(Items from a data source)
——
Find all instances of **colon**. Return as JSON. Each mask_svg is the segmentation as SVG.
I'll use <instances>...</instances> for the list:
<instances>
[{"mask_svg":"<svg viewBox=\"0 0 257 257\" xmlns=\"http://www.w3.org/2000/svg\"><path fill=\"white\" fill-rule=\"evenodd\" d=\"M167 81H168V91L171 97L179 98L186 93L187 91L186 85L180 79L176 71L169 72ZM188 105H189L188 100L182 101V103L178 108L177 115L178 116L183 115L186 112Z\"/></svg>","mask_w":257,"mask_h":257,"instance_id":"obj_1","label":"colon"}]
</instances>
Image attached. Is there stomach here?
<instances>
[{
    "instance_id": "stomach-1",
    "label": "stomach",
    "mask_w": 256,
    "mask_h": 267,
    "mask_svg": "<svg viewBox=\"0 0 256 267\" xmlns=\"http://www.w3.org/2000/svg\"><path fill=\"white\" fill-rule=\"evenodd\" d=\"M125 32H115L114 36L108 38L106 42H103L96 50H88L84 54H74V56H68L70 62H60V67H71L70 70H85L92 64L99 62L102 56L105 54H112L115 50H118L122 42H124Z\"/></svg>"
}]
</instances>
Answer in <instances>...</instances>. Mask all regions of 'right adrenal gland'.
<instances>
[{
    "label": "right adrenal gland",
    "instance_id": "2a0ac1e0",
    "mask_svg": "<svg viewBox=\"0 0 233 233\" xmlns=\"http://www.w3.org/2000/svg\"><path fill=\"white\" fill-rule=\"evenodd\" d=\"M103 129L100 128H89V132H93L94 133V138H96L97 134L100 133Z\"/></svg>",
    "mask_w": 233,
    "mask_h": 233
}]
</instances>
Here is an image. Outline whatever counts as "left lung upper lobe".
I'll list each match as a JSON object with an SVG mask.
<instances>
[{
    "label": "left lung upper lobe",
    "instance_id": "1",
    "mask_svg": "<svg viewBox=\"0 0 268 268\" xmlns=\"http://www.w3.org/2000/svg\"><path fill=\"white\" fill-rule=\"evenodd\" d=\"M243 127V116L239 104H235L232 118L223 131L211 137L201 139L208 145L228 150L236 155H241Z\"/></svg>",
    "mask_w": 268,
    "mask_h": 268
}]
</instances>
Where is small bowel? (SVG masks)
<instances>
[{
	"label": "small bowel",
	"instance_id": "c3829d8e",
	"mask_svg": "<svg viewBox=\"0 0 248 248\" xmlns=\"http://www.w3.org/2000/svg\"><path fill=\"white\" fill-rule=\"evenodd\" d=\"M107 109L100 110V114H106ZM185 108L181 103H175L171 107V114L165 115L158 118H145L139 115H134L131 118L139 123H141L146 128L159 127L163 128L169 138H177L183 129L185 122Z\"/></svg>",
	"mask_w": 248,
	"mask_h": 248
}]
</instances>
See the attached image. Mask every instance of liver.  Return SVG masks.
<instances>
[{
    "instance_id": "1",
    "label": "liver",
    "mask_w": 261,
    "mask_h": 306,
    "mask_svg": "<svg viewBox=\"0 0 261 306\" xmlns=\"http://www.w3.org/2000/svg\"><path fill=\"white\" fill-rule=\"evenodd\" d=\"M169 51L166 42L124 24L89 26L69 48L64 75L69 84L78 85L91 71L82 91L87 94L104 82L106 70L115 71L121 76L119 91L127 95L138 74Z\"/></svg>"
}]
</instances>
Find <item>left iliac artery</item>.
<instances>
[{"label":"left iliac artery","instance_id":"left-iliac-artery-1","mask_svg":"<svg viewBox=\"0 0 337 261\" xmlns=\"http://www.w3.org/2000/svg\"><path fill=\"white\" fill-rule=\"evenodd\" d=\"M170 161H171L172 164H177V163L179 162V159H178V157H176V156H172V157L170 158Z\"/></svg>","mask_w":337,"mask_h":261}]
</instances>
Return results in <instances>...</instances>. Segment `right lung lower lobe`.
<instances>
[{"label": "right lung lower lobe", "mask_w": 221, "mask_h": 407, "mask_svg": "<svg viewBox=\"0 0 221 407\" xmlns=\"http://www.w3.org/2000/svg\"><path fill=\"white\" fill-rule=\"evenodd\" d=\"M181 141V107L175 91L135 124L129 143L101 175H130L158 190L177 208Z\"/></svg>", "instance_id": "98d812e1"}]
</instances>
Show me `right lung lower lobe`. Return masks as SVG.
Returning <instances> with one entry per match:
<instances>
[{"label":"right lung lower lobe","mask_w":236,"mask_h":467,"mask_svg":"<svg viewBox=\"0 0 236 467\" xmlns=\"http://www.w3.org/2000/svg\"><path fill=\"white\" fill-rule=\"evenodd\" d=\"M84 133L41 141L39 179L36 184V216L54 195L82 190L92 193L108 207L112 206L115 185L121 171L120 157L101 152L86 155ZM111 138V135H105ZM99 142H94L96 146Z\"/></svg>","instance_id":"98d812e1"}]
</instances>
——
> _What this task involves_
Rewrite the lines running from the one containing "masks as SVG." through the end of the records, replacing "Show me" with "Display" and leaving everything else unchanged.

> _Correct output_
Display `right lung lower lobe`. Return masks as SVG.
Returning <instances> with one entry per match:
<instances>
[{"label":"right lung lower lobe","mask_w":236,"mask_h":467,"mask_svg":"<svg viewBox=\"0 0 236 467\" xmlns=\"http://www.w3.org/2000/svg\"><path fill=\"white\" fill-rule=\"evenodd\" d=\"M84 133L41 141L39 179L36 184V216L54 195L82 190L92 193L108 207L112 206L115 185L121 171L120 157L101 152L86 155ZM111 138V135H105ZM99 142H94L96 146Z\"/></svg>","instance_id":"98d812e1"}]
</instances>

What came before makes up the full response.